### Task item
Key in the whole listing below again, keeping every word as it is.

### Provided data
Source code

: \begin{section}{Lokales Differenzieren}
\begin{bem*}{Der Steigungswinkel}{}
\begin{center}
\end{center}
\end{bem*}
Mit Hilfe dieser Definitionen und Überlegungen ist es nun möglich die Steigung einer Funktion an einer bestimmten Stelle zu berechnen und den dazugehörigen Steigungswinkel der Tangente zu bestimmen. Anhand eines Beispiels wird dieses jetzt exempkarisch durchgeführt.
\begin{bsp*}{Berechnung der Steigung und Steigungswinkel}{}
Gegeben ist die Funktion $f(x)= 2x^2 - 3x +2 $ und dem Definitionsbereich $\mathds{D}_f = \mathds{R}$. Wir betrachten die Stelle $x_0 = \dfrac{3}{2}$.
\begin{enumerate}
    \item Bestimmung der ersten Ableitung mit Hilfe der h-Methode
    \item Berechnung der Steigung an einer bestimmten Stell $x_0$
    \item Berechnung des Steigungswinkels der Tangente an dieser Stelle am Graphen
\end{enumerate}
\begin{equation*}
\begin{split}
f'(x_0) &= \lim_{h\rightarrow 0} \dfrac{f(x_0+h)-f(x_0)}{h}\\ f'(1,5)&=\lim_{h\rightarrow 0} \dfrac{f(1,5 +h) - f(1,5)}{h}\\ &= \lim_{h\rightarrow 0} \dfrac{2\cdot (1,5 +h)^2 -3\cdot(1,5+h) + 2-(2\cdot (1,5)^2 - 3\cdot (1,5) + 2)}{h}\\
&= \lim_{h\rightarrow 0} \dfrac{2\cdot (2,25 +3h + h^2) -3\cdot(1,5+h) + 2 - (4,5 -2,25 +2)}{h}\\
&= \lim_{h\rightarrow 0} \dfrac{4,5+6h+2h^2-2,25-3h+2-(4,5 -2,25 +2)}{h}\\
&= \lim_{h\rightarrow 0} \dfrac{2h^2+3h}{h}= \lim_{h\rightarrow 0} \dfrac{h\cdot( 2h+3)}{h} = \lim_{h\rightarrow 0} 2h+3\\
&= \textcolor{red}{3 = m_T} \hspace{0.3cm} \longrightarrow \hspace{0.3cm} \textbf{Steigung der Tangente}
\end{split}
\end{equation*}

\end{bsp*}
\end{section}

### Task answer
Source code

: \begin{section}{Lokales Differenzieren}
\begin{bem*}{Der Steigungswinkel}{}
\begin{center}
\end{center}
\end{bem*}
Mit Hilfe dieser Definitionen und Überlegungen ist es nun möglich die Steigung einer Funktion an einer bestimmten Stelle zu berechnen und den dazugehörigen Steigungswinkel der Tangente zu bestimmen. Anhand eines Beispiels wird dieses jetzt exempkarisch durchgeführt.
\begin{bsp*}{Berechnung der Steigung und Steigungswinkel}{}
Gegeben ist die Funktion $f(x)= 2x^2 - 3x +2 $ und dem Definitionsbereich $\mathds{D}_f = \mathds{R}$. Wir betrachten die Stelle $x_0 = \dfrac{3}{2}$.
\begin{enumerate}
    \item Bestimmung der ersten Ableitung mit Hilfe der h-Methode
    \item Berechnung der Steigung an einer bestimmten Stell $x_0$
    \item Berechnung des Steigungswinkels der Tangente an dieser Stelle am Graphen
\end{enumerate}
\begin{equation*}
\begin{split}
f'(x_0) &= \lim_{h\rightarrow 0} \dfrac{f(x_0+h)-f(x_0)}{h}\\ f'(1,5)&=\lim_{h\rightarrow 0} \dfrac{f(1,5 +h) - f(1,5)}{h}\\ &= \lim_{h\rightarrow 0} \dfrac{2\cdot (1,5 +h)^2 -3\cdot(1,5+h) + 2-(2\cdot (1,5)^2 - 3\cdot (1,5) + 2)}{h}\\
&= \lim_{h\rightarrow 0} \dfrac{2\cdot (2,25 +3h + h^2) -3\cdot(1,5+h) + 2 - (4,5 -2,25 +2)}{h}\\
&= \lim_{h\rightarrow 0} \dfrac{4,5+6h+2h^2-2,25-3h+2-(4,5 -2,25 +2)}{h}\\
&= \lim_{h\rightarrow 0} \dfrac{2h^2+3h}{h}= \lim_{h\rightarrow 0} \dfrac{h\cdot( 2h+3)}{h} = \lim_{h\rightarrow 0} 2h+3\\
&= \textcolor{red}{3 = m_T} \hspace{0.3cm} \longrightarrow \hspace{0.3cm} \textbf{Steigung der Tangente}
\end{split}
\end{equation*}

\end{bsp*}
\end{section}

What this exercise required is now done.